ミドリ・キムラは別に開かれていたキムラ一族の会議の内容をこれまた同じキムラ一族のルームメイトから聞きはじめ。コユキ・クロサワはこれまでの交友関係を断つように身の回りを整理し始める。サヨリ・オチアイは一旦風紀委員が使用している教室に赴いて、オリエ・オハラが立ち上げたらしいサークルの情報を報告しに行った。ハルナ・イヨはいつもより早く寝ようと戻るなり準備に取り掛かる。
シュウカ・オオサカは違った。彼女の情報収集はこれから始まる。部屋にあらかじめ作って置いたお菓子の小袋を複数抱えて部屋を出て、情報提供に協力してくれる生徒たちの見舞いに行くのだった。
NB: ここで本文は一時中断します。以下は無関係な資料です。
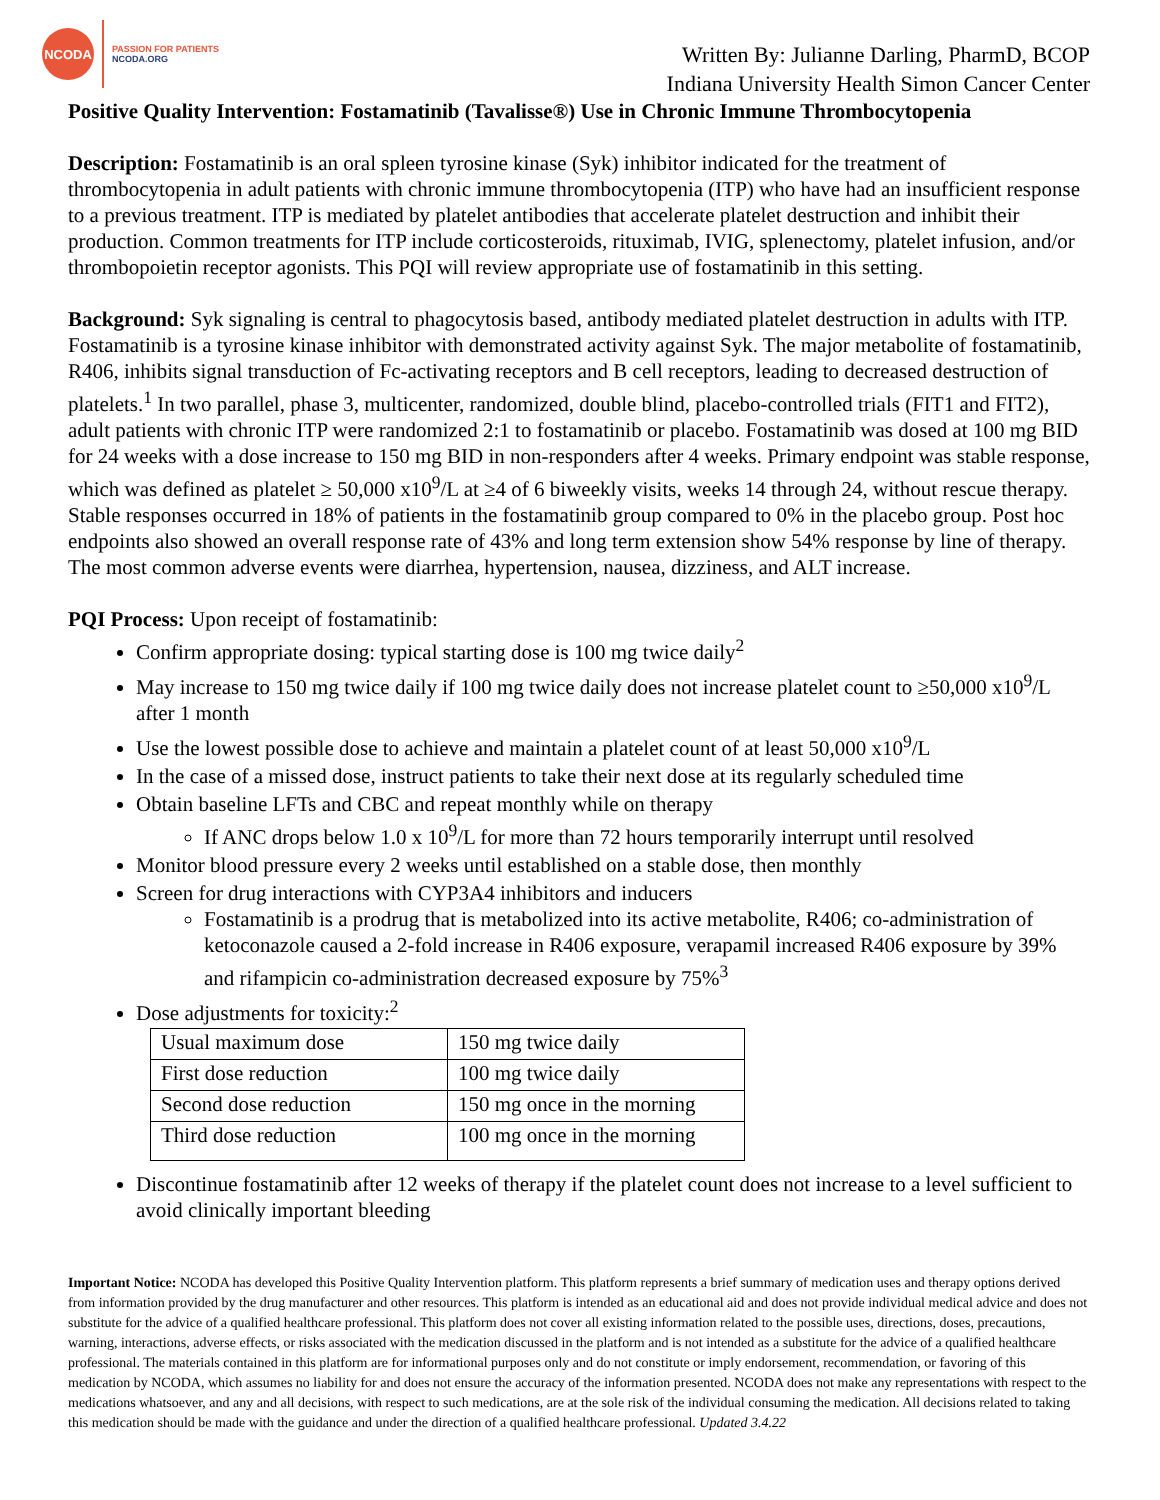NCODA
PASSION FOR PATIENTS
NCODA.ORG
Written By: Julianne Darling, PharmD, BCOP
Indiana University Health Simon Cancer Center
Positive Quality Intervention: Fostamatinib (Tavalisse®) Use in Chronic Immune Thrombocytopenia
Description: Fostamatinib is an oral spleen tyrosine kinase (Syk) inhibitor indicated for the treatment of thrombocytopenia in adult patients with chronic immune thrombocytopenia (ITP) who have had an insufficient response to a previous treatment. ITP is mediated by platelet antibodies that accelerate platelet destruction and inhibit their production. Common treatments for ITP include corticosteroids, rituximab, IVIG, splenectomy, platelet infusion, and/or thrombopoietin receptor agonists. This PQI will review appropriate use of fostamatinib in this setting.
Background: Syk signaling is central to phagocytosis based, antibody mediated platelet destruction in adults with ITP. Fostamatinib is a tyrosine kinase inhibitor with demonstrated activity against Syk. The major metabolite of fostamatinib, R406, inhibits signal transduction of Fc-activating receptors and B cell receptors, leading to decreased destruction of platelets.<sup>1</sup> In two parallel, phase 3, multicenter, randomized, double blind, placebo-controlled trials (FIT1 and FIT2), adult patients with chronic ITP were randomized 2:1 to fostamatinib or placebo. Fostamatinib was dosed at 100 mg BID for 24 weeks with a dose increase to 150 mg BID in non-responders after 4 weeks. Primary endpoint was stable response, which was defined as platelet ≥ 50,000 x10<sup>9</sup>/L at ≥4 of 6 biweekly visits, weeks 14 through 24, without rescue therapy. Stable responses occurred in 18% of patients in the fostamatinib group compared to 0% in the placebo group. Post hoc endpoints also showed an overall response rate of 43% and long term extension show 54% response by line of therapy. The most common adverse events were diarrhea, hypertension, nausea, dizziness, and ALT increase.
PQI Process: Upon receipt of fostamatinib:
Confirm appropriate dosing: typical starting dose is 100 mg twice daily<sup>2</sup>
May increase to 150 mg twice daily if 100 mg twice daily does not increase platelet count to ≥50,000 x10<sup>9</sup>/L after 1 month
Use the lowest possible dose to achieve and maintain a platelet count of at least 50,000 x10<sup>9</sup>/L
In the case of a missed dose, instruct patients to take their next dose at its regularly scheduled time
Obtain baseline LFTs and CBC and repeat monthly while on therapy
If ANC drops below 1.0 x 10<sup>9</sup>/L for more than 72 hours temporarily interrupt until resolved
Monitor blood pressure every 2 weeks until established on a stable dose, then monthly
Screen for drug interactions with CYP3A4 inhibitors and inducers
Fostamatinib is a prodrug that is metabolized into its active metabolite, R406; co-administration of ketoconazole caused a 2-fold increase in R406 exposure, verapamil increased R406 exposure by 39% and rifampicin co-administration decreased exposure by 75%<sup>3</sup>
Dose adjustments for toxicity:<sup>2</sup>
| Usual maximum dose | 150 mg twice daily |
| First dose reduction | 100 mg twice daily |
| Second dose reduction | 150 mg once in the morning |
| Third dose reduction | 100 mg once in the morning |
Discontinue fostamatinib after 12 weeks of therapy if the platelet count does not increase to a level sufficient to avoid clinically important bleeding
Important Notice: NCODA has developed this Positive Quality Intervention platform. This platform represents a brief summary of medication uses and therapy options derived from information provided by the drug manufacturer and other resources. This platform is intended as an educational aid and does not provide individual medical advice and does not substitute for the advice of a qualified healthcare professional. This platform does not cover all existing information related to the possible uses, directions, doses, precautions, warning, interactions, adverse effects, or risks associated with the medication discussed in the platform and is not intended as a substitute for the advice of a qualified healthcare professional. The materials contained in this platform are for informational purposes only and do not constitute or imply endorsement, recommendation, or favoring of this medication by NCODA, which assumes no liability for and does not ensure the accuracy of the information presented. NCODA does not make any representations with respect to the medications whatsoever, and any and all decisions, with respect to such medications, are at the sole risk of the individual consuming the medication. All decisions related to taking this medication should be made with the guidance and under the direction of a qualified healthcare professional. Updated 3.4.22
最初は隣の部屋の同級生から始まる。同じ中学で今でもDクラスの友達がいるクラスメイト。次は噂好きの声の大きな女子グループ。オリエ・オハラの悪戯に遭ったという上級生たち。シュウカに好意ある貴族の令嬢、子息。とにかくシュウカは自分が積み上げてきた交流ある人物をかたっぱしに当たってみた。
お菓子の小袋が無くなって、代わりに多くの情報を得た。しかしその情報の大半は噂の領域にあり、真実を証明するものはなかった。
「う~ん・・・・・・」
それでもシュウカはある一つの疑問にたどり着く。それはオリエ・オハラに対する噂話の量が常軌を逸してい事と、その噂の伝達速度が異常であった事。
「(誰かが意図して噂や風聞を流している・・・?)」
これは、ちゃんと確かめねばならないと思った。誰かが噂話や風評でオリエを陥れようとしているという意図を感じ取り、このことでセイナとオリエの決闘に支障が生じると判断した。
よかれと思って流れ出た誠実な報せは往々にして見当違いな講釈が挿入され、見当違いな事実に変質する。
そうならない様にシュウカは目を光らせる。噂を信じて目をつぶりあらゆることから者がいるのだから、噂が本当かどうか目を配り続ける者にならなくてはならない。
それこそが、ただのお金持ちの家に生まれた庶民のシュウカが貴族のセイナの側に居続けられた、数少ない方法だったのだから。